> [Exercise inputs]
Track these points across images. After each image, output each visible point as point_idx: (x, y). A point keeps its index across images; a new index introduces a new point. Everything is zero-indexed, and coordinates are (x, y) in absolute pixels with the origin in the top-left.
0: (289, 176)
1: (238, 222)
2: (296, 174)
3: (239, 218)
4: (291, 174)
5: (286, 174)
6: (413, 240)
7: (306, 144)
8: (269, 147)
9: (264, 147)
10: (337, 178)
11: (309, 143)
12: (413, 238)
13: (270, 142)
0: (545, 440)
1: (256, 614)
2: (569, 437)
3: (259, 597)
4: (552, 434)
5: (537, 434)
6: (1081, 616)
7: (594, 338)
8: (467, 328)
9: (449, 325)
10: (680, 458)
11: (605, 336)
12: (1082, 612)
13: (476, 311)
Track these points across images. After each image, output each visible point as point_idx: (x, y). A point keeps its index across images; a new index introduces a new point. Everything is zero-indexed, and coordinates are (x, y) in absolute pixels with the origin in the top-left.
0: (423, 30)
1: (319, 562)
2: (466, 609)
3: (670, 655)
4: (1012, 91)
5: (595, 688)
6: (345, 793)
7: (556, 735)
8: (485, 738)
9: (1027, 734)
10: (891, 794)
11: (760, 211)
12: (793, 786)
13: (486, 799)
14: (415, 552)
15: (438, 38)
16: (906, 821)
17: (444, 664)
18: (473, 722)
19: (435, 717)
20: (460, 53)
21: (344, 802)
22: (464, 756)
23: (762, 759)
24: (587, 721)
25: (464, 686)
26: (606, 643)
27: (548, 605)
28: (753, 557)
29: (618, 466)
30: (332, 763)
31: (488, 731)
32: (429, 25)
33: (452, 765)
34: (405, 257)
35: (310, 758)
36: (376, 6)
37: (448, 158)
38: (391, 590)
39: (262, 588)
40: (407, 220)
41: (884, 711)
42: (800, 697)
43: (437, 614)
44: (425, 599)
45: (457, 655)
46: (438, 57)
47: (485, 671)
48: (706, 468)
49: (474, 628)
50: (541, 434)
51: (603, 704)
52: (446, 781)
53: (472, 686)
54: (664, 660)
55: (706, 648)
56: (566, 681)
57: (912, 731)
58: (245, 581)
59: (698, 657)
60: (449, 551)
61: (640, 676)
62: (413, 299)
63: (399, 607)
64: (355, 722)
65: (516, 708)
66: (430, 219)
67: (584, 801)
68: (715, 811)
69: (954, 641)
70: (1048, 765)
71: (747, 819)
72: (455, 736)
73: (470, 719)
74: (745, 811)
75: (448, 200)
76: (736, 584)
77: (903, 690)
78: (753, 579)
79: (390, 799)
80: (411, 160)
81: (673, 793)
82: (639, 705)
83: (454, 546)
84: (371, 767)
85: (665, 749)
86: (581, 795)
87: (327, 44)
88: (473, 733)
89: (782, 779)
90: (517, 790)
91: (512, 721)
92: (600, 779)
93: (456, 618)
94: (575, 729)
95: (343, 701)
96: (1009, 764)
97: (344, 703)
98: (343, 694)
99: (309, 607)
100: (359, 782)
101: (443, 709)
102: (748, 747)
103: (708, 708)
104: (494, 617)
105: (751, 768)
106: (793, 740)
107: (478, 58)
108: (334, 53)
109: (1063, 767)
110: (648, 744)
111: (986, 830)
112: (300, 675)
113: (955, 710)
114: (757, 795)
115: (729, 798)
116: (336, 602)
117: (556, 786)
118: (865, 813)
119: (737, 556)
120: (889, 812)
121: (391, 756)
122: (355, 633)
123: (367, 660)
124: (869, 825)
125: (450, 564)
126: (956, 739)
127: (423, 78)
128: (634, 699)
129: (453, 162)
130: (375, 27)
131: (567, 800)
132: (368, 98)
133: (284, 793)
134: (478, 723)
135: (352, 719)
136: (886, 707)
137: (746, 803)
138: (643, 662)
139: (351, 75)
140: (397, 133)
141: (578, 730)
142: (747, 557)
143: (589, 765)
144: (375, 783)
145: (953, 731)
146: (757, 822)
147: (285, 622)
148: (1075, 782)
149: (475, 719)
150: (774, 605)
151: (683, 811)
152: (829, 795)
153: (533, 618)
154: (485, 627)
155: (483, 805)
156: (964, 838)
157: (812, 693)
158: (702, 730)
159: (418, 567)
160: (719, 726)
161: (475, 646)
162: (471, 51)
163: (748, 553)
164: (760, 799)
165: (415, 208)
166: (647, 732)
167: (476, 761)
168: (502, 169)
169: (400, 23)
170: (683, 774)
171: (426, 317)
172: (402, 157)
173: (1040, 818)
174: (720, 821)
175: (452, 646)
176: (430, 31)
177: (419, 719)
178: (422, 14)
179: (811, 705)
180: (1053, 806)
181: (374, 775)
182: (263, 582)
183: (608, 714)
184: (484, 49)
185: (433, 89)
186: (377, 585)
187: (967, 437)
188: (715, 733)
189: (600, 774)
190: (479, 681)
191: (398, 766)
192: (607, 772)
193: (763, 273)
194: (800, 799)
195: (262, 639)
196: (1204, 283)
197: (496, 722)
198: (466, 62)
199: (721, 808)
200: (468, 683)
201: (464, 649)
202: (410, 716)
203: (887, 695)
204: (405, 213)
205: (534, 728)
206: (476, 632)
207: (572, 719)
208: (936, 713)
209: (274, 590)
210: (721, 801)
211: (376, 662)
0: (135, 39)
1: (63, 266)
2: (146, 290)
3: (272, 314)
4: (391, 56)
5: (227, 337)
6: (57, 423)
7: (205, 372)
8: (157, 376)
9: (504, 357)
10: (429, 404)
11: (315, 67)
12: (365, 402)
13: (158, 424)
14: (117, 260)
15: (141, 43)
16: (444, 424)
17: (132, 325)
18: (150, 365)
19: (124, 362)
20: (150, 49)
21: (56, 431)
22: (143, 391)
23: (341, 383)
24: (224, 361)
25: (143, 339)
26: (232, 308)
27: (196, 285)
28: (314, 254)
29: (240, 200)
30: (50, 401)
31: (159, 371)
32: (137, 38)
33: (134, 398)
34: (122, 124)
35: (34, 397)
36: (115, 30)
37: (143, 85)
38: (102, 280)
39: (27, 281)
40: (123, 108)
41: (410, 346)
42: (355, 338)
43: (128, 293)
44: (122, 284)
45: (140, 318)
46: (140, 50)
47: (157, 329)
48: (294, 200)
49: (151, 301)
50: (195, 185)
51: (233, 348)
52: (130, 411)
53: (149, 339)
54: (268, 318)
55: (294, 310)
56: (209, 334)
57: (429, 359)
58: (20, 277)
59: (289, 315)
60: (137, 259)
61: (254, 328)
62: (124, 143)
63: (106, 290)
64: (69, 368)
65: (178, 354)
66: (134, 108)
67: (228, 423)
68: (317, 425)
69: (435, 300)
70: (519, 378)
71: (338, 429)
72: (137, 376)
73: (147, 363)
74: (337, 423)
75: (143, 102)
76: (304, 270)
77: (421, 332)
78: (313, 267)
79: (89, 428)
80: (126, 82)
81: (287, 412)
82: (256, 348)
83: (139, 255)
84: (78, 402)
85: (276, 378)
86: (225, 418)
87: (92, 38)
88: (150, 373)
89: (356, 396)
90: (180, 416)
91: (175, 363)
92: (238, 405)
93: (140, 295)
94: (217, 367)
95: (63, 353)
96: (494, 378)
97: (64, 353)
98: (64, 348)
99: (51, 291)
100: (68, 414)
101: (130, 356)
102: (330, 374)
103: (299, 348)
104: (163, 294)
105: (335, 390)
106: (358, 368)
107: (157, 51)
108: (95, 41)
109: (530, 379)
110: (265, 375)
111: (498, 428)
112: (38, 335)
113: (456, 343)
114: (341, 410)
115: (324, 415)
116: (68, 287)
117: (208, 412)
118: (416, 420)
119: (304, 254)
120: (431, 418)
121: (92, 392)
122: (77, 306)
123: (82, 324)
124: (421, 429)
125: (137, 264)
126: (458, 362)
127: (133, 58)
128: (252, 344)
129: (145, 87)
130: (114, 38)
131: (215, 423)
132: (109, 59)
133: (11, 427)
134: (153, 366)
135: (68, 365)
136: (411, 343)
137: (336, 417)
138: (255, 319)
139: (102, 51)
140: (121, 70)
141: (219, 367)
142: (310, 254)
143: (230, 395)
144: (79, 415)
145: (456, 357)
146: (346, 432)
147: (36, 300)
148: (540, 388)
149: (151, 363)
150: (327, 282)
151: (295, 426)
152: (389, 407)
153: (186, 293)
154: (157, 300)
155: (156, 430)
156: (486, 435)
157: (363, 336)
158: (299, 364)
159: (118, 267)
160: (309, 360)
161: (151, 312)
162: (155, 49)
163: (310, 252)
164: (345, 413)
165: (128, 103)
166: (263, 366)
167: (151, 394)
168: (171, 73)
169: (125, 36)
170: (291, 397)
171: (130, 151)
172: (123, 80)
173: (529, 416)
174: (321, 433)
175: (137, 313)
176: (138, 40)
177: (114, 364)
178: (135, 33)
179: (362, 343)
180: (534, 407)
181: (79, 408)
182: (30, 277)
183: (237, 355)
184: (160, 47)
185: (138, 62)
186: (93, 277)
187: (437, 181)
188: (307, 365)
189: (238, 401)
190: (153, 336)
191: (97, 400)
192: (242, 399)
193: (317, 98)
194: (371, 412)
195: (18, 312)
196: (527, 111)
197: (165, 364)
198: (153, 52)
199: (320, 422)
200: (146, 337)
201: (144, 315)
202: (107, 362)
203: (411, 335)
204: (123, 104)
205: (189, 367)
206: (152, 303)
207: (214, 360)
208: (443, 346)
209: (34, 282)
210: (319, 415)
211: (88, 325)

> [Exercise description]
The lines from the top of the data above down to the line containing "89: (782, 779)" are to be copied exactly; no other line should appear.

> [Task answer]
Track these points across images. After each image, output each visible point as point_idx: (x, y). A point keeps its index across images; a new index introduces a new point. Everything is zero-indexed, and coordinates are (x, y) in absolute pixels with the origin in the top-left.
0: (289, 176)
1: (238, 222)
2: (296, 174)
3: (239, 218)
4: (291, 174)
5: (286, 174)
6: (413, 240)
7: (306, 144)
8: (269, 147)
9: (264, 147)
10: (337, 178)
11: (309, 143)
12: (413, 238)
13: (270, 142)
0: (545, 440)
1: (256, 614)
2: (569, 437)
3: (259, 597)
4: (552, 434)
5: (537, 434)
6: (1081, 616)
7: (594, 338)
8: (467, 328)
9: (449, 325)
10: (680, 458)
11: (605, 336)
12: (1082, 612)
13: (476, 311)
Track these points across images. After each image, output each visible point as point_idx: (x, y). A point keeps its index across images; a new index introduces a new point. Everything is zero-indexed, and coordinates are (x, y) in absolute pixels with the origin in the top-left.
0: (423, 30)
1: (319, 562)
2: (466, 609)
3: (670, 655)
4: (1012, 91)
5: (595, 688)
6: (345, 793)
7: (556, 735)
8: (485, 738)
9: (1027, 734)
10: (891, 794)
11: (760, 211)
12: (793, 786)
13: (486, 799)
14: (415, 552)
15: (438, 38)
16: (906, 821)
17: (444, 664)
18: (473, 722)
19: (435, 717)
20: (460, 53)
21: (344, 802)
22: (464, 756)
23: (762, 759)
24: (587, 721)
25: (464, 686)
26: (606, 643)
27: (548, 605)
28: (753, 557)
29: (618, 466)
30: (332, 763)
31: (488, 731)
32: (429, 25)
33: (452, 765)
34: (405, 257)
35: (310, 758)
36: (376, 6)
37: (448, 158)
38: (391, 590)
39: (262, 588)
40: (407, 220)
41: (884, 711)
42: (800, 697)
43: (437, 614)
44: (425, 599)
45: (457, 655)
46: (438, 57)
47: (485, 671)
48: (706, 468)
49: (474, 628)
50: (541, 434)
51: (603, 704)
52: (446, 781)
53: (472, 686)
54: (664, 660)
55: (706, 648)
56: (566, 681)
57: (912, 731)
58: (245, 581)
59: (698, 657)
60: (449, 551)
61: (640, 676)
62: (413, 299)
63: (399, 607)
64: (355, 722)
65: (516, 708)
66: (430, 219)
67: (584, 801)
68: (715, 811)
69: (954, 641)
70: (1048, 765)
71: (747, 819)
72: (455, 736)
73: (470, 719)
74: (745, 811)
75: (448, 200)
76: (736, 584)
77: (903, 690)
78: (753, 579)
79: (390, 799)
80: (411, 160)
81: (673, 793)
82: (639, 705)
83: (454, 546)
84: (371, 767)
85: (665, 749)
86: (581, 795)
87: (327, 44)
88: (473, 733)
89: (782, 779)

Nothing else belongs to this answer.